Vacances

Échec de l'étalement des congés

L'été transforme les plages en terrains de jeux surpeuplés, et le repos, qui était traditionnellement associé aux vacances, est devenu une gageure entre le 1er juillet et le 15 août sur les côtes de France.

Dès le mois de mai, Pierre Dumas, secrétaire d'État au Tourisme, prévoyait l'échec de l'étalement des vacances. Selon une enquête de l'INSEE, si les Français pouvaient fixer la date de leurs congés sans contrainte aucune, 25 % choisiraient le mois de juin, 30 % le mois de juillet, 23 % le mois d'août, 22 % le mois de septembre.

Pour nous inciter à partir en juin ou septembre, le gouvernement avait élaboré un plan de bataille. Il exonérait de la contribution des patentes ceux qui louent à la semaine, il invitait les grandes entreprises nationalisées à fermer leurs portes avant ou après le mois d'août. Ces décisions se sont révélées d'une efficacité douteuse puisqu'en 1967 près de 75 % des vacanciers sont partis entre le 14 juillet et le 31 août.

Ces Français sont allés de préférence au bord de la mer (40 % des journées de vacances en 1966 ; progression de 10 % des séjours d'été depuis 1961) ; de plus en plus volontiers à la montagne, mais ils ont délaissé la campagne, bien qu'elle ait absorbé encore 30 % des nuitées.

Si beaucoup de Français ne passent plus leurs congés chez des parents ou des amis (37 % tout de même), ils ne vont pas à l'hôtel. L'hôtellerie est d'ailleurs une forme d'hébergement de plus en plus délaissée (10 % des journées de vacances en 1961), au profit du camping, qui est devenu un mode de vacances familial.

Il faudra attendre 1970 pour qu'un Français sur deux soit en mesure de profiter de ses congés payés (près de 46 % en 1967). En effet, malgré la courbe démographique (environ 500 000 Français supplémentaires chaque année), le nombre des estivants de 14 à 24 ans n'a pas progressé depuis 1961 et le taux de départ a augmenté de moins de 1 %.

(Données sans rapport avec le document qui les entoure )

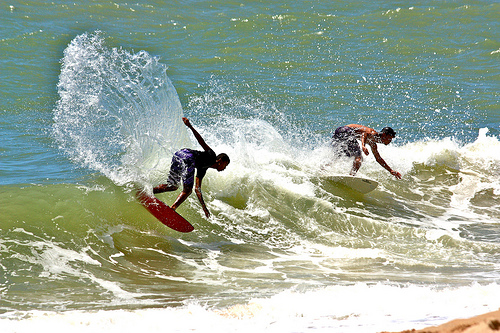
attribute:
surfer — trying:
[147, 116, 231, 219]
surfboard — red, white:
[123, 178, 197, 235]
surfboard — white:
[315, 173, 379, 202]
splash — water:
[46, 28, 196, 200]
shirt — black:
[186, 142, 214, 180]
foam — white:
[3, 221, 145, 309]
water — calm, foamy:
[1, 3, 500, 332]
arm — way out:
[180, 114, 217, 155]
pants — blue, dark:
[166, 147, 198, 201]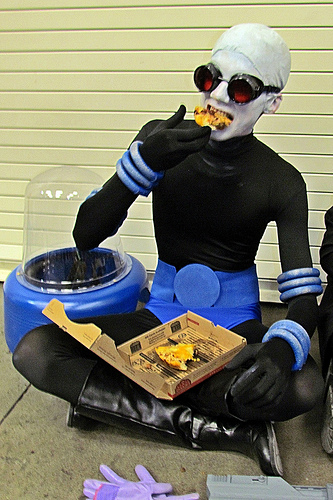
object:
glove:
[137, 103, 214, 176]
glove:
[223, 333, 298, 411]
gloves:
[66, 463, 200, 499]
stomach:
[165, 193, 241, 309]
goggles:
[191, 61, 281, 106]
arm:
[72, 118, 197, 256]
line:
[0, 1, 332, 12]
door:
[1, 1, 332, 305]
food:
[192, 103, 226, 128]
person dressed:
[192, 22, 292, 142]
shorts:
[144, 261, 260, 331]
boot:
[65, 354, 284, 479]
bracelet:
[113, 138, 160, 198]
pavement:
[24, 413, 119, 476]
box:
[39, 296, 248, 400]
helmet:
[2, 162, 149, 357]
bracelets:
[258, 315, 313, 369]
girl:
[12, 22, 322, 478]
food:
[153, 337, 204, 375]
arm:
[258, 158, 320, 352]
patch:
[19, 383, 114, 472]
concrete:
[0, 280, 333, 500]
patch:
[135, 448, 241, 471]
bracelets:
[275, 266, 324, 305]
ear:
[267, 92, 281, 113]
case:
[17, 165, 131, 295]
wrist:
[114, 143, 156, 200]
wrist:
[261, 318, 309, 371]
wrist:
[274, 268, 320, 302]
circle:
[171, 260, 221, 312]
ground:
[1, 282, 330, 496]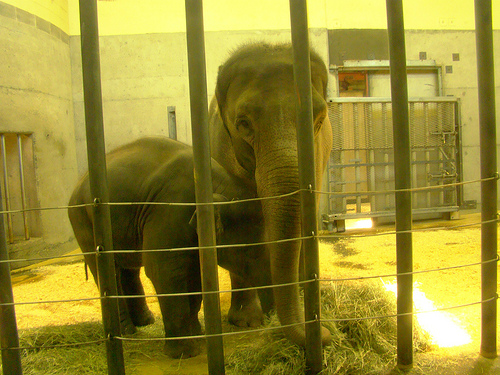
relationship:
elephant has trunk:
[204, 42, 332, 347] [255, 124, 324, 347]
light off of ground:
[368, 285, 478, 356] [352, 236, 484, 351]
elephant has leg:
[65, 133, 293, 358] [119, 269, 151, 326]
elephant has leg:
[65, 133, 293, 358] [81, 259, 137, 334]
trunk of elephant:
[253, 141, 322, 367] [164, 38, 406, 365]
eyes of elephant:
[227, 104, 337, 151] [179, 41, 355, 356]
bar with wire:
[384, 0, 413, 368] [6, 182, 498, 351]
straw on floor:
[27, 242, 434, 372] [8, 225, 494, 372]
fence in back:
[335, 101, 456, 210] [1, 1, 491, 255]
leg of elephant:
[146, 244, 207, 358] [65, 133, 293, 358]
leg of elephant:
[121, 265, 156, 327] [65, 133, 293, 358]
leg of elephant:
[86, 260, 136, 337] [65, 133, 293, 358]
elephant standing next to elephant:
[34, 68, 410, 334] [198, 25, 348, 373]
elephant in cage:
[65, 133, 293, 358] [2, 3, 489, 368]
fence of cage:
[335, 101, 456, 210] [313, 71, 476, 231]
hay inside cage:
[326, 292, 385, 345] [10, 54, 483, 372]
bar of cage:
[387, 2, 412, 369] [2, 3, 489, 368]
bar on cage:
[288, 0, 327, 374] [2, 3, 489, 368]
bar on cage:
[384, 0, 413, 368] [2, 3, 489, 368]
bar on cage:
[473, 0, 498, 360] [2, 3, 489, 368]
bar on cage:
[185, 0, 225, 375] [2, 3, 489, 368]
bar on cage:
[77, 0, 123, 373] [2, 3, 489, 368]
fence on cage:
[337, 85, 472, 194] [2, 3, 489, 368]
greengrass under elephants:
[282, 272, 494, 374] [29, 38, 335, 341]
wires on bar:
[0, 170, 499, 361] [384, 0, 413, 368]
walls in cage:
[97, 32, 192, 152] [2, 3, 489, 368]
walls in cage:
[70, 34, 91, 184] [2, 3, 489, 368]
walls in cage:
[204, 28, 331, 114] [2, 3, 489, 368]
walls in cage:
[402, 28, 482, 214] [2, 3, 489, 368]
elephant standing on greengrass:
[204, 42, 332, 347] [226, 272, 424, 375]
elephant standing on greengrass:
[65, 133, 293, 358] [226, 272, 424, 375]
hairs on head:
[225, 36, 297, 58] [213, 40, 329, 200]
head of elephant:
[213, 40, 329, 200] [204, 42, 332, 347]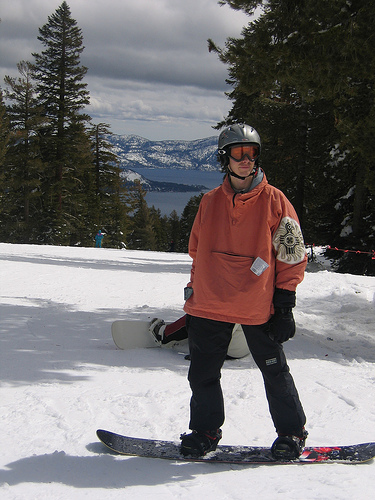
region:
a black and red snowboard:
[94, 428, 371, 460]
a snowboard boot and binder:
[177, 427, 218, 453]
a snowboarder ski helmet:
[216, 121, 256, 148]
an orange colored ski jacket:
[181, 167, 302, 320]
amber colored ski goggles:
[225, 142, 256, 157]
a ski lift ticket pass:
[248, 255, 264, 273]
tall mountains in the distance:
[97, 127, 217, 164]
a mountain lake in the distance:
[131, 161, 209, 214]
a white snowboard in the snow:
[110, 317, 183, 348]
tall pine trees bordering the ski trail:
[1, 0, 95, 246]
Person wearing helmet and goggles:
[213, 121, 276, 191]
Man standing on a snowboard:
[97, 123, 371, 473]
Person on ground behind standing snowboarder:
[106, 257, 273, 374]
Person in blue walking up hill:
[86, 220, 120, 254]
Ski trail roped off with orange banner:
[307, 236, 373, 272]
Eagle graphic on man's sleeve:
[269, 216, 309, 273]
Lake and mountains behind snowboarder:
[116, 126, 242, 241]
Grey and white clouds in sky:
[89, 10, 242, 130]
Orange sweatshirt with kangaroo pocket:
[181, 171, 298, 317]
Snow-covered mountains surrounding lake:
[103, 124, 217, 180]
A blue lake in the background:
[77, 140, 267, 235]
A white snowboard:
[90, 302, 203, 356]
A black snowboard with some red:
[92, 417, 371, 467]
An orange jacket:
[173, 169, 308, 333]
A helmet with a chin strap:
[212, 118, 267, 189]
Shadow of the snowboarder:
[1, 446, 267, 491]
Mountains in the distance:
[90, 122, 243, 192]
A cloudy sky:
[1, 3, 265, 128]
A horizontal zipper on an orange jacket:
[205, 242, 260, 267]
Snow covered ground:
[1, 239, 371, 496]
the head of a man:
[215, 118, 266, 183]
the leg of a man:
[182, 320, 231, 433]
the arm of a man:
[267, 192, 309, 293]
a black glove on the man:
[263, 285, 303, 347]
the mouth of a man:
[237, 163, 252, 169]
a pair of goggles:
[225, 141, 264, 163]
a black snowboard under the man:
[92, 425, 374, 465]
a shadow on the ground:
[0, 447, 261, 491]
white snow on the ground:
[0, 241, 373, 499]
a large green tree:
[16, 0, 94, 245]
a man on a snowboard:
[67, 75, 329, 458]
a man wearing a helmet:
[74, 62, 339, 428]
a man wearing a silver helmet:
[129, 94, 313, 331]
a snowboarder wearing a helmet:
[129, 64, 367, 305]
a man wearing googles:
[171, 88, 326, 302]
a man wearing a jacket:
[171, 87, 332, 384]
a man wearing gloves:
[123, 110, 329, 412]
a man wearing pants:
[108, 79, 359, 488]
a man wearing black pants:
[106, 117, 340, 498]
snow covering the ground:
[26, 248, 111, 327]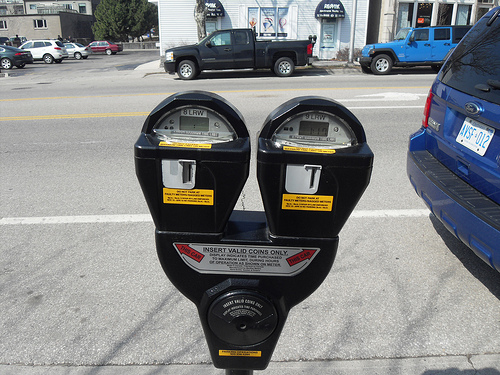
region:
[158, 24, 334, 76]
black truck parked across street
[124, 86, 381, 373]
parking meter at side of street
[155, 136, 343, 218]
yellow information stickers at top of meter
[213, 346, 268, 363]
yellow information sticker at bottom of meter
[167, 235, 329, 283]
red and white sticker at center of meter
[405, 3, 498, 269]
blue ford parker near meter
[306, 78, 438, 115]
white arrow painted on road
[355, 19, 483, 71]
light blue car parked across street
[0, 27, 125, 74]
cars parked in a lot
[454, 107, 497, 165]
license plate on blue ford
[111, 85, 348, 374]
double parking meter by street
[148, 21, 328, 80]
black pick-up truck parked by street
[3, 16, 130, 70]
four vehicles in parking lot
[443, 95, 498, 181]
license tag on blue vehicle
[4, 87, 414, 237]
yellow and white lines on street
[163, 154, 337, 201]
coin slots on parking meter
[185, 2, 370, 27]
awnings over doors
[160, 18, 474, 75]
blue jeep behind black truck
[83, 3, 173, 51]
tree behind parking lot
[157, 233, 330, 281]
red arrow indicators on meter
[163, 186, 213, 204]
yellow rectangle sticker with black writing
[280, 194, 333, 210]
yellow rectangle sticker with black writing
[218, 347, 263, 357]
yellow rectangle sticker with black writing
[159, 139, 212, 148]
yellow rectangle sticker with black writing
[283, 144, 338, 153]
yellow rectangle sticker with black writing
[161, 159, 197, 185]
metal coin slot on parking meter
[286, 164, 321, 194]
metal coin slot on parking meter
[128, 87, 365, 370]
black yellow grey and red parking meter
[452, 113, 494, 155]
blue and white license plate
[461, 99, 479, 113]
blue and silver Ford symbol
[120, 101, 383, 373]
The meter is black.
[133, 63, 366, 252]
Two meters on one stand.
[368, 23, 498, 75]
A blue jeep is parked across the street.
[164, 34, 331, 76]
A black truck is parked across the street.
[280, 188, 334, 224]
The meter has a yellow sticker on it.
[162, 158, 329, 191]
The coin slot on the parking meters is silver.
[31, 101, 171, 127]
The street has a yellow line in the middle.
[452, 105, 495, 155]
The car tag has blue numbers.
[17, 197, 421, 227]
A white line is in the street.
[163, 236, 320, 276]
The meter has red arrows pointing upward.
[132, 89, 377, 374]
parking meter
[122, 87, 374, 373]
double parking meter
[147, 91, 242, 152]
parking meter face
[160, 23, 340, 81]
black truck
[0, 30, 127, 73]
parked cars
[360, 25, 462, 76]
blue jeep parked on street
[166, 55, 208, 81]
black truck tire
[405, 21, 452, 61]
door on blue jeep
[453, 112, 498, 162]
license plate on truck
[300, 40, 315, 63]
rear light on truck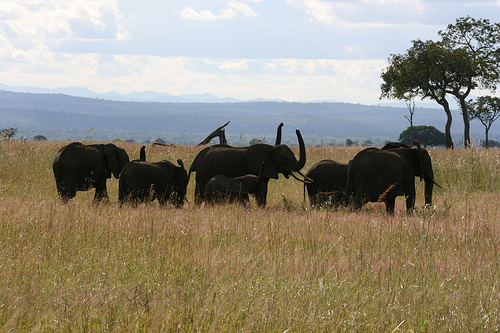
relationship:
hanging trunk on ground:
[418, 164, 453, 206] [5, 193, 497, 320]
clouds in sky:
[1, 1, 493, 102] [1, 1, 499, 101]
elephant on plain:
[190, 129, 314, 208] [0, 140, 499, 331]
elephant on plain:
[194, 139, 316, 199] [21, 130, 470, 309]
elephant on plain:
[347, 149, 437, 218] [0, 202, 498, 332]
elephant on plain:
[190, 129, 314, 208] [0, 202, 498, 332]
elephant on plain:
[118, 158, 188, 210] [0, 202, 498, 332]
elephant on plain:
[49, 144, 136, 206] [0, 202, 498, 332]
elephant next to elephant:
[53, 141, 146, 206] [117, 154, 188, 213]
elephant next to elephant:
[117, 154, 188, 213] [190, 129, 314, 208]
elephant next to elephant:
[190, 129, 314, 208] [210, 168, 272, 213]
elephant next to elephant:
[190, 129, 314, 208] [343, 142, 448, 214]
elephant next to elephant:
[210, 168, 272, 213] [343, 142, 448, 214]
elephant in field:
[53, 141, 146, 206] [2, 135, 497, 330]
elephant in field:
[117, 154, 188, 213] [2, 135, 497, 330]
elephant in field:
[190, 129, 314, 208] [2, 135, 497, 330]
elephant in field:
[210, 168, 272, 213] [2, 135, 497, 330]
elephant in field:
[343, 142, 448, 214] [2, 135, 497, 330]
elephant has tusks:
[190, 129, 314, 208] [288, 173, 315, 185]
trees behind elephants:
[374, 21, 488, 148] [51, 120, 444, 217]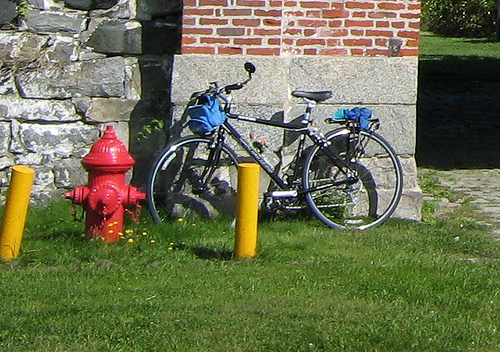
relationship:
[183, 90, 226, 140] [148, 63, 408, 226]
bag on a bicycle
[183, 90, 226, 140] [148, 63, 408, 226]
bag on front of bicycle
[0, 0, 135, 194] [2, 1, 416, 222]
stones used to create wall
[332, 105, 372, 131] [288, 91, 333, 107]
cloth on back of seat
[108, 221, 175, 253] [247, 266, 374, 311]
flowers in grass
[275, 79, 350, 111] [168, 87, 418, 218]
seat on bike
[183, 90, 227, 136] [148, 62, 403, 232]
bag on front of bicycle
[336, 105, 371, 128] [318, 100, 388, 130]
blue item on back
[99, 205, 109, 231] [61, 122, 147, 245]
chain on fire hydrant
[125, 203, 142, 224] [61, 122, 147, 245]
chain on fire hydrant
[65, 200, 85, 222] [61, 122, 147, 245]
chain on fire hydrant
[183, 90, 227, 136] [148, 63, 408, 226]
bag on bicycle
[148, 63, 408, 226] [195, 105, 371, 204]
bicycle with frame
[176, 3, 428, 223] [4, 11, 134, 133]
wall made out of rocks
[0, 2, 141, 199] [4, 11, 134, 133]
wall made out of rocks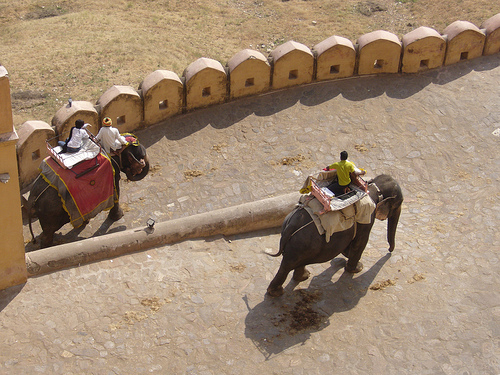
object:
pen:
[15, 15, 500, 189]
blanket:
[36, 152, 119, 229]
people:
[93, 117, 130, 154]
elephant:
[28, 133, 148, 249]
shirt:
[329, 160, 356, 186]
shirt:
[66, 123, 89, 148]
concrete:
[350, 81, 376, 155]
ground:
[0, 49, 500, 317]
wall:
[272, 49, 313, 90]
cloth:
[99, 132, 140, 157]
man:
[325, 150, 366, 195]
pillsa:
[217, 35, 269, 97]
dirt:
[183, 168, 201, 177]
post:
[24, 190, 311, 278]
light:
[0, 173, 11, 184]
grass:
[0, 0, 500, 133]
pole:
[0, 64, 28, 291]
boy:
[57, 119, 92, 153]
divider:
[146, 218, 155, 229]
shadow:
[24, 214, 126, 254]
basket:
[46, 125, 103, 169]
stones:
[226, 128, 235, 137]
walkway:
[0, 56, 499, 375]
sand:
[122, 279, 288, 357]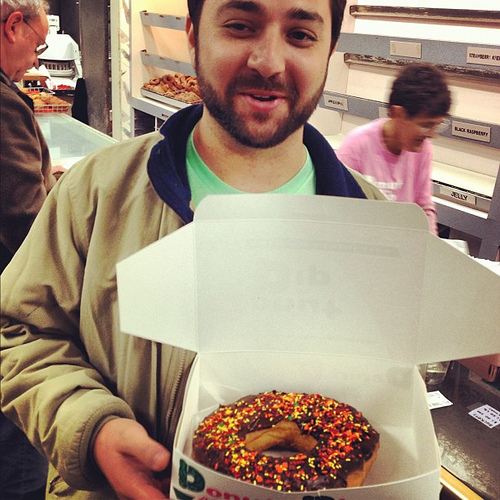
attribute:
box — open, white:
[128, 189, 487, 499]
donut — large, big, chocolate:
[212, 388, 352, 500]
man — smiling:
[17, 0, 438, 481]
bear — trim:
[222, 107, 291, 162]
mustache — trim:
[244, 66, 302, 109]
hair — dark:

En revanche, de 24 à 29 ans, les vacanciers ont augmenté de 10 %, et ce sont les adultes compris dans cette tranche d'âge qui partent le plus (51 %), leur taux de départ étant supérieur à celui des enfants de moins de 14 ans.

Les Français aiment le soleil et la mer, mais ils trouvent dément de payer deux fois plus cher en France ce qu'ils trouvent hors de nos frontières. Aussi assiste-t-on chaque été à une migration à destination de pays limitrophes, surtout l'Espagne et l'Italie. Cette migration s'accentue chaque année. En 1967, 1 Français sur 4 a franchi la frontière, et l'on note une tendance à aller de plus en plus loin. Grâce aux clubs de vacances, principalement, les séjours lointains ont augmenté de 35 % en deux ans, alors que le nombre total des séjours à l'étranger n'a progressé que de 13 %. En revanche, 12 millions d'étrangers étaient attendus en France en 1967.

Les congés, qui sont entrés dans les mœurs depuis trente ans, risquent de devenir une corvée. On sait déjà que si tous les Français partaient en vacances, la SNCF, qui est déjà saturée les jours de grands départs, ne pourrait pas faire face. Les 30 juin, 1er juillet, 31 juillet, 1er août, tous les wagons disponibles sont en circulation. On a également calculé que les routes et les autoroutes, sur lesquelles, déjà, d'interminables files de voitures roulent au pas, seraient bloquées. Mais le mouvement est irréversible et c'est lui, sans doute, qui imposera l'étalement des vacances.